Required action: Can you write out everything from "With the acquisition, BEA" down to "the BPM offerings." in the article on BEA's purchase of Fuego, word for word?

--- Excerpted passage ---

Company's latest buy to expand BEA's presence in service-oriented architecture software.

Dawn Kawamoto Former Staff writer, CNET News
Dawn Kawamoto covered enterprise security and financial news relating to technology for CNET News.
Dawn Kawamoto
2 min read
BEA Systems announced Wednesday that it bought business process management software maker Fuego for $87.5 million in cash.

BEA, which announced or closed roughly half a dozen acquisitions in 2005, is seeking to further expand its presence in the service-oriented architecture (SOA) software market with its purchase of Fuego.

"The addition of Fuego to our AquaLogic portfolio means that we (can)...offer a unified SOA-based platform to integrate business processes, applications and legacy environments," Alfred Chuang, BEA chief executive, said in a statement.

Fuego targets executives and managers with technology designed to improve their business process management (BPM) in areas such as analysis, monitoring and human workflow. BPM is considered a fast-growing segment of the SOA market, BEA executives said.

With the acquisition, BEA plans to use Fuego's products as the foundation for its new AquaLogic Business Service Interaction product line. That line is one of nearly half a dozen AquaLogic product lines that BEA has launched since its introduction of AquaLogic last summer.

Before the Fuego acquisition, AquaLogic was primarily targeted at software developers looking to ease the process of building business applications. AquaLogic lets software architects assemble applications using Web-services protocols to aid data sharing between applications and messaging software. With such program-to-program communications, developers do not need to write Java code, BEA said. The Fuego acquisition, however, will extend the AquaLogic line to business executives and managers with the BPM offerings.

--- Data to examine ---

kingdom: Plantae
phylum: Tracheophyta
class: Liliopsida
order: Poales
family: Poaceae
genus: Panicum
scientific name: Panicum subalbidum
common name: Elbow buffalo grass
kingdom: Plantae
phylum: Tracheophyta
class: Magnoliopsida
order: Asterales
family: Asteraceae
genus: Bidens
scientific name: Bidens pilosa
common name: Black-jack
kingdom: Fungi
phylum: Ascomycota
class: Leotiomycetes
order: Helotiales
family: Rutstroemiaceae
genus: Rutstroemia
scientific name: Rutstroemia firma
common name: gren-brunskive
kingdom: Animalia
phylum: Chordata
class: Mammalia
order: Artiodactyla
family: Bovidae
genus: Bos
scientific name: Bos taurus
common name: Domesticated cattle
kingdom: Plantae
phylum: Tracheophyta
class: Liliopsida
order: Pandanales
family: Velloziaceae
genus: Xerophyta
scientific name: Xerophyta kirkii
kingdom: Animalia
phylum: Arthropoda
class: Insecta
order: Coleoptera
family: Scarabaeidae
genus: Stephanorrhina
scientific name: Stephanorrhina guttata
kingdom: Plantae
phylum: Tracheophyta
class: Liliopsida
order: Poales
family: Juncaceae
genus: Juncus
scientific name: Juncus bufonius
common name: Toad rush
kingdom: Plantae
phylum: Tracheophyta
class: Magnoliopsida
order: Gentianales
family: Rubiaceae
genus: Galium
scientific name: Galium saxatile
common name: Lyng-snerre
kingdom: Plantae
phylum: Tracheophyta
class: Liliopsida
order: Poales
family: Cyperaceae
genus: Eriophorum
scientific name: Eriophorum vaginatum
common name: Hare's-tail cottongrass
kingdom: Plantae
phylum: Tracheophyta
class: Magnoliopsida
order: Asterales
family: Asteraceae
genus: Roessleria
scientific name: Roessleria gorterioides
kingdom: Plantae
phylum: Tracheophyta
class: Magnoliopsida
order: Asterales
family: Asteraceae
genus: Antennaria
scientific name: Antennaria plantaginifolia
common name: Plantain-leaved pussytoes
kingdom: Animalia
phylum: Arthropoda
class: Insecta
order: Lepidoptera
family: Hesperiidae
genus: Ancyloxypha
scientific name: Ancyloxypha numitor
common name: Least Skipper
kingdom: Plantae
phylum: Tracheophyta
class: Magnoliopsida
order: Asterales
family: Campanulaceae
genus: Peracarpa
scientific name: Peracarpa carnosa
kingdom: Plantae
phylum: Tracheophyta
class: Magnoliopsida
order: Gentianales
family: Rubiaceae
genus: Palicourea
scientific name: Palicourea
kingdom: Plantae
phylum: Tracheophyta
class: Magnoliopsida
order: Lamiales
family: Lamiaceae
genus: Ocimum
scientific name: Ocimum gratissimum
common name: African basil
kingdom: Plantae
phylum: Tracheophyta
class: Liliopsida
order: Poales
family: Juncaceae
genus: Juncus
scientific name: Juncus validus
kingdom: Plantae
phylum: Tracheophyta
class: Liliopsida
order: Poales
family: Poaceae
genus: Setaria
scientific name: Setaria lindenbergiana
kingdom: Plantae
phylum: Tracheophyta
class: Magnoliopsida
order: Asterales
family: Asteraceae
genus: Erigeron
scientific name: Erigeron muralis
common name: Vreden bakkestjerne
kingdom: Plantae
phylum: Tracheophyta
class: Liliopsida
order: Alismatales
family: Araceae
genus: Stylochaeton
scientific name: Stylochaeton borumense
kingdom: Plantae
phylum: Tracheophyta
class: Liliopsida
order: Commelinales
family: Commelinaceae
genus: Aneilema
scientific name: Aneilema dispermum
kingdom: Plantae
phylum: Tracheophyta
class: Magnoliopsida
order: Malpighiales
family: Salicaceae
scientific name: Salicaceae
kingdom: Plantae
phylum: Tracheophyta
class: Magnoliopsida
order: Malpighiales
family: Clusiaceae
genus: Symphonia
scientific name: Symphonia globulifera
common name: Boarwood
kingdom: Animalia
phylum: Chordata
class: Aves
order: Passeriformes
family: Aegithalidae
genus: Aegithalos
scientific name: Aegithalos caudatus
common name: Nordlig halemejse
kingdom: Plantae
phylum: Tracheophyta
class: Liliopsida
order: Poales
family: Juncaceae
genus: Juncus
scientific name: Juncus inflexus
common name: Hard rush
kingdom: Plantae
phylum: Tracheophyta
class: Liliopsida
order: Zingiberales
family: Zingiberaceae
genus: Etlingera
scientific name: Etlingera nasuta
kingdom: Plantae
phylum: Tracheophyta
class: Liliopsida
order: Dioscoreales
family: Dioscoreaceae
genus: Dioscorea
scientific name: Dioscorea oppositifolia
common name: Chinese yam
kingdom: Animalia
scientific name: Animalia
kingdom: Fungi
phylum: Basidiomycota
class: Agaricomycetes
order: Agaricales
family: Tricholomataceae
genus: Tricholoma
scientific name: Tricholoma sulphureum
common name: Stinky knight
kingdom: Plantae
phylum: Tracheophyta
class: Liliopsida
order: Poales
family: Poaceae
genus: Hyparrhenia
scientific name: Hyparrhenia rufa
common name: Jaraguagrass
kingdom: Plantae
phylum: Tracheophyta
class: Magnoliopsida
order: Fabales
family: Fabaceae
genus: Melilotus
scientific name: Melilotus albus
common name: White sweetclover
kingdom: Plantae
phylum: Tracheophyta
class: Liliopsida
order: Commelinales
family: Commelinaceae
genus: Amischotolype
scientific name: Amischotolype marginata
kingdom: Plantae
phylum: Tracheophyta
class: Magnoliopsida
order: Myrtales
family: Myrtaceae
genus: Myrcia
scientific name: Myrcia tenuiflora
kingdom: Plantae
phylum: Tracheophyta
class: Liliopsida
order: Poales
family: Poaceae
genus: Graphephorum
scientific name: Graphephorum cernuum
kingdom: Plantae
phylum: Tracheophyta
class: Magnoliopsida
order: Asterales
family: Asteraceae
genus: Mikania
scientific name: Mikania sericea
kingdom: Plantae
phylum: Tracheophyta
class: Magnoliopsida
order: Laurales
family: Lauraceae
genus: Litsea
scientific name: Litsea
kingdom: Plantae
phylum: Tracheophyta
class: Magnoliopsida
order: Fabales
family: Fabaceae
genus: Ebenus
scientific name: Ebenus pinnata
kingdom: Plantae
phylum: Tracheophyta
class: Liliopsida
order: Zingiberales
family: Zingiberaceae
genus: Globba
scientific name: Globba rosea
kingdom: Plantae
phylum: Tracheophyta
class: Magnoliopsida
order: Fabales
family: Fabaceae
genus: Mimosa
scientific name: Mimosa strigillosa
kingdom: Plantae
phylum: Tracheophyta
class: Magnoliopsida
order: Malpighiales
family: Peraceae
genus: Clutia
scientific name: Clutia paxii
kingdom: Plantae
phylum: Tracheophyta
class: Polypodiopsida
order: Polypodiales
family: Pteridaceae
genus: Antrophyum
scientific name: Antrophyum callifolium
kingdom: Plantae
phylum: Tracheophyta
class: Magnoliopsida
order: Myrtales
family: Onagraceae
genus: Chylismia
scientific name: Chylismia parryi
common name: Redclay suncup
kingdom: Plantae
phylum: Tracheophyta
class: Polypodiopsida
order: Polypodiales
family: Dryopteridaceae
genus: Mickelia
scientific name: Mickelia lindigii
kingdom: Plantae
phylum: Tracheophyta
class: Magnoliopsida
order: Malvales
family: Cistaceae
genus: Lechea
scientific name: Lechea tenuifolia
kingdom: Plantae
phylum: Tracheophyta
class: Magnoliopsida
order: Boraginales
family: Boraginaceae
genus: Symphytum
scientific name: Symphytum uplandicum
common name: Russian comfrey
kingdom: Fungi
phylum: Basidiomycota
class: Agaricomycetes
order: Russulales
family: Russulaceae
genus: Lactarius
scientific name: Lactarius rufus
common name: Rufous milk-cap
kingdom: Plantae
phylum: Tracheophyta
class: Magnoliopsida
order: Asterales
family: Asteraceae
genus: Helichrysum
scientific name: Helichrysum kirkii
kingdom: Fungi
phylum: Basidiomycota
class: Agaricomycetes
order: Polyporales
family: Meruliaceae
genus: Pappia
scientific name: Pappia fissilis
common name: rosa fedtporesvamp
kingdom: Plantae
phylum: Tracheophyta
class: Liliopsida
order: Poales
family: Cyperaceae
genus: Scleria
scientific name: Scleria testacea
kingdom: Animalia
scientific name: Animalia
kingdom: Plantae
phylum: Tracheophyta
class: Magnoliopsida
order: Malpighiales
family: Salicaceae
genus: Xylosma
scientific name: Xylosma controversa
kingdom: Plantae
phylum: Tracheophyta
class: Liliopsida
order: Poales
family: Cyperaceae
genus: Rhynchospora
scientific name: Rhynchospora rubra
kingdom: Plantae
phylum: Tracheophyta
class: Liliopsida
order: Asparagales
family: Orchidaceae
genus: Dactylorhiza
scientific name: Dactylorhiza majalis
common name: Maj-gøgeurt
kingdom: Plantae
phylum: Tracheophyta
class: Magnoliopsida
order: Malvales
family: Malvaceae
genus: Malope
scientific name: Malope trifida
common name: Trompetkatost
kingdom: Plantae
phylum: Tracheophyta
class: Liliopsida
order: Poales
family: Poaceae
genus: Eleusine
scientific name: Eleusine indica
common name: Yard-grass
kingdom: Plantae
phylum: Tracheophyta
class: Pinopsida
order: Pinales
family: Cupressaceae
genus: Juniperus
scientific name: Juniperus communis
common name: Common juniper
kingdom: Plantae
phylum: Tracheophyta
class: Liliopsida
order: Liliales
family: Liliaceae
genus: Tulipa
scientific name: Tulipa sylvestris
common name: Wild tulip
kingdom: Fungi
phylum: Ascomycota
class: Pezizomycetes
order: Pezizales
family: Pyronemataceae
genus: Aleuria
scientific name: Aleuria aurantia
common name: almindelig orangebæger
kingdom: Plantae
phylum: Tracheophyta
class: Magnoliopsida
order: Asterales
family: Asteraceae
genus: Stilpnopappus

---

Task answer:
With the acquisition, BEA plans to use Fuego's products as the foundation for its new AquaLogic Business Service Interaction product line. That line is one of nearly half a dozen AquaLogic product lines that BEA has launched since its introduction of AquaLogic last summer.

Before the Fuego acquisition, AquaLogic was primarily targeted at software developers looking to ease the process of building business applications. AquaLogic lets software architects assemble applications using Web-services protocols to aid data sharing between applications and messaging software. With such program-to-program communications, developers do not need to write Java code, BEA said. The Fuego acquisition, however, will extend the AquaLogic line to business executives and managers with the BPM offerings.